I finally dyed my hair redder. It's not quite as red as I would usually have it, but it's red enough that I'm quite happy and still a good enough color to get away with at work I believe.
The dog is still with us, and it's official, my dad has named him Shorty. I refuse call him this, hence I still refer to him as Tesla. Tomorrow is Nikola Tesla Day and his birthday by the way. Awesome!
Here's a couple photos of Tesla/Shorty.
Just after getting neutered. Looking like an awesome space dog. |
He very much reminds me of Batty Coda from Fern Gully. |
I'm leaving for Las Vegas next weekend with 3 other friends. We are going for 3 days and 2 nights. I'm thoroughly excited for several reasons. I'm going with my best friend, her husband, and their friend. We've all vacationed together before to San Diego last year and that was a blast. This is the first time I'll be in Vegas since I've been of age and also the first time without parents around. It's gonna be The Hangover Part 3 for sure.
I also have a Pinterest account that I've forgotten to share. I spend quite more of my time on Pinterest rather than blogging and even Tweeting lately, so there's a lot of stuff that I tend to link to there that I find of interest. It's a very fun site. Check it out!

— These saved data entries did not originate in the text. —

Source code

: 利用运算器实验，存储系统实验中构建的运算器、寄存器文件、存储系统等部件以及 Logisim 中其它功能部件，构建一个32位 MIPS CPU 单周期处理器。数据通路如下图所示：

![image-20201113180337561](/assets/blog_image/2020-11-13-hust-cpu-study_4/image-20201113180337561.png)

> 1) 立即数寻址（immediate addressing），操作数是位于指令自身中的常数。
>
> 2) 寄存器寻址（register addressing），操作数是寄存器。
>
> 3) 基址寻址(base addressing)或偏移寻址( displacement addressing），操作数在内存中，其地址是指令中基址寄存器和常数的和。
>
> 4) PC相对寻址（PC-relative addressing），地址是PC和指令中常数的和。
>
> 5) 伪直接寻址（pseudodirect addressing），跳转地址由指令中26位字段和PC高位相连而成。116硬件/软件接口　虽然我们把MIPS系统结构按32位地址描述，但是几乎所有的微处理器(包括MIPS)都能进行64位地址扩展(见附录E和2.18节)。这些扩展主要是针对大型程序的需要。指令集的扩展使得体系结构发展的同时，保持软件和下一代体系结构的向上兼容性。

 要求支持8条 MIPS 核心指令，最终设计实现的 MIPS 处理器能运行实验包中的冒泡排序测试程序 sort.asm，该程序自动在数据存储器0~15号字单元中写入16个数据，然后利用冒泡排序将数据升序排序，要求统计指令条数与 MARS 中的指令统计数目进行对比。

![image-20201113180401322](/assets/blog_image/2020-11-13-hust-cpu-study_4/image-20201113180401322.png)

Another thing to mention, that's rather obvious to my friends who read the Petri Dish post, that I recently broke up with my boyfriend. That post explains a lot of it. But we're much better as friends and I'm doing okay. After we broke up, I decided to reboot my dating site account. I started that account December 2010 and deactivated it sometime early last year. I met a couple people and decided I wasn't ready for a relationship at that time. I've been wanting to reactivate it because I liked what I wrote on my profile and so did a lot of other people. I wanted to go back and see what I wrote, but I would have to have my account activated for at least 10 days before I could deactivate it again and I just didn't want to do that. Now, I rebooted it because I don't have the guilt since I'm single, but it doesn't mean I'm looking for something. I'm not ready and I really don't feel like working on getting to know someone new and get into a relationship just yet. I want to be alone for awhile. In fact, I'm getting annoyed by the site again and may deactivate it again soon. We'll see.
Due to my recent singlehood I've been spending a lot of time catching up with friends I don't get to see too much. It's been really nice. It makes me realize how busy I am with full time work and how hard it is to manage having so many friends and a relationship on top of it. I need to work on this in the future. But how?
I've also been spending less time at the bar, which is quite liberating too. My ex and I spent most of our time together there and I've just come to despise it. So it's nice to get away from that.
Oh! Other fantastic news is my car finally passed emissions!!!!!! I've been having troubles since the beginning of this year that has been stressing me out to the max. Not to long ago my check engine light randomly went off and I wanted to take advantage of the situation and take it to emissions. Unfortunately it was a day that the emission centers were closed so I had to wait another day, by then the light came back on. A couple weeks after my light went off again and I decided to jump to action as soon as humanly possible. And it passed! I purchased my registration and am awaiting for the tags to come into the mail. This has been a horrible burden and it is finally lifted. Unfortunately it is not totally lifted because there is still something wrong with my car that I will have to take care of eventually. But for now I can finally enjoy driving legally again. With that in mind, I promised myself a solo roadtrip to Arcosanti once my tags were up to date. That's something I will probably do once the regular school season starts in August. I've been looking forward to this for a year!